[Saved data entries]
━━━━━━━━━━━━━━━━━━━━━━━━━━━━━━

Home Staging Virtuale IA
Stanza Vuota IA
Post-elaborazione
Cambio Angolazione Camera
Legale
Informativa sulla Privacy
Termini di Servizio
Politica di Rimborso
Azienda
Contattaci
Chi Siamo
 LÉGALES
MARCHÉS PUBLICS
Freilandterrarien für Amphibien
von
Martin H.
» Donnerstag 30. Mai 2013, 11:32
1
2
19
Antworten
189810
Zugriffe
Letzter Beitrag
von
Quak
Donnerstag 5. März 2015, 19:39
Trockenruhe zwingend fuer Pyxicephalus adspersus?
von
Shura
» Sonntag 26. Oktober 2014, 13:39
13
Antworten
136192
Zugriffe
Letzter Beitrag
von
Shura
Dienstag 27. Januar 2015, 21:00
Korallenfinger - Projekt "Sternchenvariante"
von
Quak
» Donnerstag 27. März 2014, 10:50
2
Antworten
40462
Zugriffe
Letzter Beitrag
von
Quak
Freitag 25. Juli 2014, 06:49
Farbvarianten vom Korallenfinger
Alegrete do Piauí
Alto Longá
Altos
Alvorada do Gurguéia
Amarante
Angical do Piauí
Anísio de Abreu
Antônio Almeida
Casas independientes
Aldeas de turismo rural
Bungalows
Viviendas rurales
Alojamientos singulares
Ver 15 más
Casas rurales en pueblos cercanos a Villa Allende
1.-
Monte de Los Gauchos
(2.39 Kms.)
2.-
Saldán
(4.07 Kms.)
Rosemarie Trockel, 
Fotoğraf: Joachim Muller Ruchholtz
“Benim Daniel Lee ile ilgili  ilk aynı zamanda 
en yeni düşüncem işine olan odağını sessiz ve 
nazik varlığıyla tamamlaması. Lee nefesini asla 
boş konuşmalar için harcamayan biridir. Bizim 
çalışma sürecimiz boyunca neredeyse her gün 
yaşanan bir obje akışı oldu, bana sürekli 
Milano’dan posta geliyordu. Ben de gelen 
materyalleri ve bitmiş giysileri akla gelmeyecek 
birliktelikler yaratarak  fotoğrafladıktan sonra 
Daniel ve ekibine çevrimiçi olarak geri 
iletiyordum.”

━━━━━━━━━━━━━━━━━━━━━━━━━━━━━━

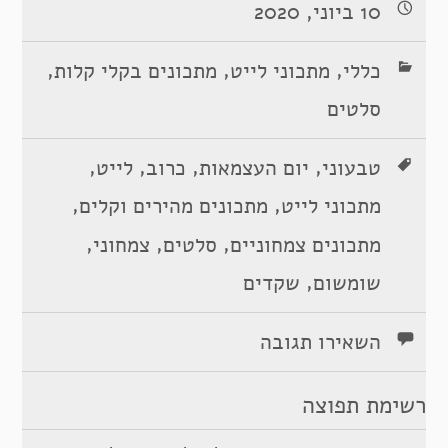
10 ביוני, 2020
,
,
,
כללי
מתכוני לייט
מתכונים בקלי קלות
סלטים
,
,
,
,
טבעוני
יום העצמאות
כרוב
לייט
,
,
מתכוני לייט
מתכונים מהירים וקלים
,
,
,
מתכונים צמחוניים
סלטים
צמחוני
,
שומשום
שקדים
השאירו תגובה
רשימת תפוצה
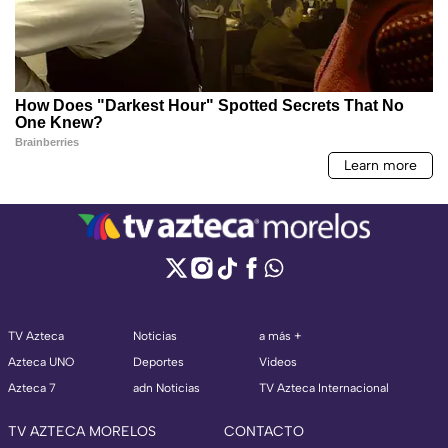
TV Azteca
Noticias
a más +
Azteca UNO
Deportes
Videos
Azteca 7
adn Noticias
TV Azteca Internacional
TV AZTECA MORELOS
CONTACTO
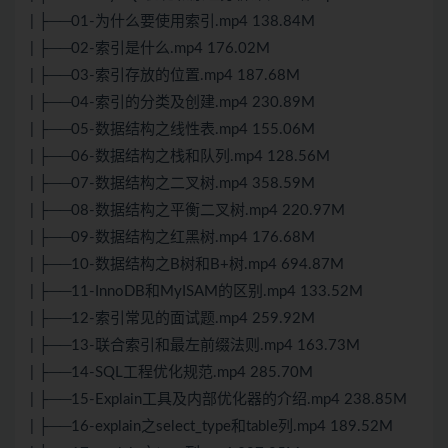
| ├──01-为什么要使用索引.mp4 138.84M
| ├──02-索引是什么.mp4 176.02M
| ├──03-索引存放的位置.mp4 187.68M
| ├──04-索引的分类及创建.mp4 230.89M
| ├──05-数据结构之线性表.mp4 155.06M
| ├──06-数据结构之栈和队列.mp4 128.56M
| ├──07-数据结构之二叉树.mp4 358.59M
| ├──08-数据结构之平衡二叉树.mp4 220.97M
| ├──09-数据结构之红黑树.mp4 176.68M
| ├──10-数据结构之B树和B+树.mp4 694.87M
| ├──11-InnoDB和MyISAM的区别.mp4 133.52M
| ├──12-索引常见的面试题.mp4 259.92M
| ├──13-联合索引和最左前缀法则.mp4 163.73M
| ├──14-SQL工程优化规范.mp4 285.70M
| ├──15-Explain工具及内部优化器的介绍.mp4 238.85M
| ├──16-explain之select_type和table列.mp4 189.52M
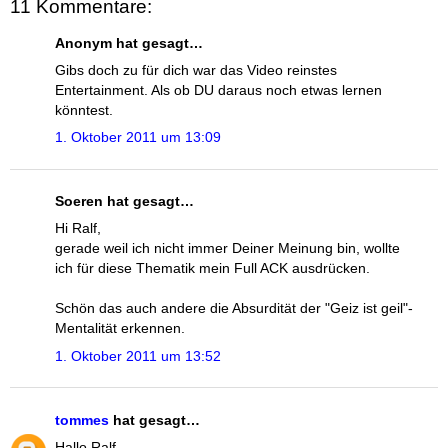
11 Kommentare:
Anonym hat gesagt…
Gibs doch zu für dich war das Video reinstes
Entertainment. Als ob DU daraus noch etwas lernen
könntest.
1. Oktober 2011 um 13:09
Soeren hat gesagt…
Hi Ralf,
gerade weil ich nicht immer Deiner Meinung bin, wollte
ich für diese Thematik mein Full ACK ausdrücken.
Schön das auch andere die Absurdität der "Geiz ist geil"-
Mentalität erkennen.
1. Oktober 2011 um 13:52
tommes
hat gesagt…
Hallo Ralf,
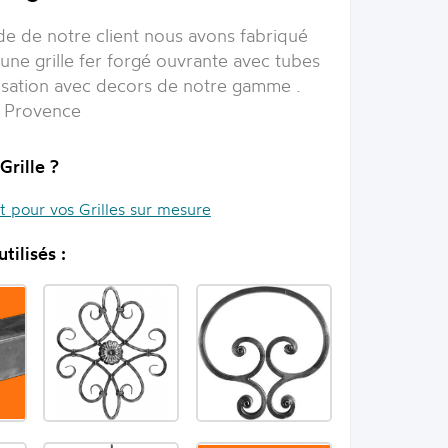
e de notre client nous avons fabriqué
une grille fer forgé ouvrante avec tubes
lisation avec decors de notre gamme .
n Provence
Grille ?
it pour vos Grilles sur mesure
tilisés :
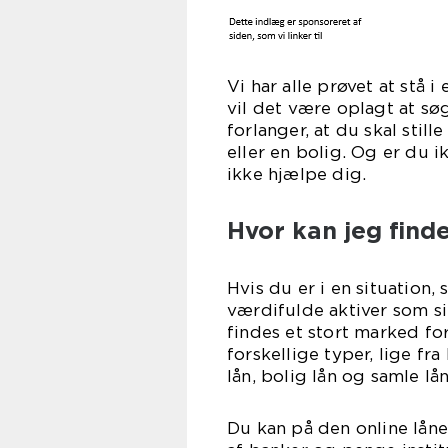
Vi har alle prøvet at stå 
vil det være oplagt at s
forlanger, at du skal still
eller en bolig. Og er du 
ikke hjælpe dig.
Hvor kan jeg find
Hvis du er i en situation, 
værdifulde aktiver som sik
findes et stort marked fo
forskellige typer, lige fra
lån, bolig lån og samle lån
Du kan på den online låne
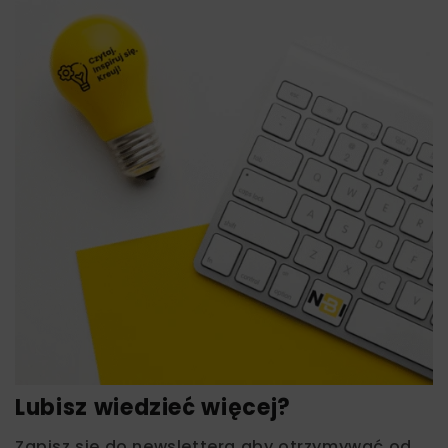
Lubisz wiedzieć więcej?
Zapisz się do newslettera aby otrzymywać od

━━━━━━━━━━━━━━━━━━━━━━━━━━━━━━

Exercise brief:
Convert the data from the line with "Home Staging Virtuale IA" up to and including the line with "Dienstag 27. Januar 2015, 21:00" into a Markdown table with the columns "Row" and "Text", skipping any blank lines.

Solved exercise:
| Row | Text |
|---|---|
| 1 | Home Staging Virtuale IA |
| 2 | Stanza Vuota IA |
| 3 | Post-elaborazione |
| 4 | Cambio Angolazione Camera |
| 5 | Legale |
| 6 | Informativa sulla Privacy |
| 7 | Termini di Servizio |
| 8 | Politica di Rimborso |
| 9 | Azienda |
| 10 | Contattaci |
| 11 | Chi Siamo |
| 12 |  LÉGALES |
| 13 | MARCHÉS PUBLICS |
| 14 | Freilandterrarien für Amphibien |
| 15 | von |
| 16 | Martin H. |
| 17 | » Donnerstag 30. Mai 2013, 11:32 |
| 18 | 1 |
| 19 | 2 |
| 20 | 19 |
| 21 | Antworten |
| 22 | 189810 |
| 23 | Zugriffe |
| 24 | Letzter Beitrag |
| 25 | von |
| 26 | Quak |
| 27 | Donnerstag 5. März 2015, 19:39 |
| 28 | Trockenruhe zwingend fuer Pyxicephalus adspersus? |
| 29 | von |
| 30 | Shura |
| 31 | » Sonntag 26. Oktober 2014, 13:39 |
| 32 | 13 |
| 33 | Antworten |
| 34 | 136192 |
| 35 | Zugriffe |
| 36 | Letzter Beitrag |
| 37 | von |
| 38 | Shura |
| 39 | Dienstag 27. Januar 2015, 21:00 |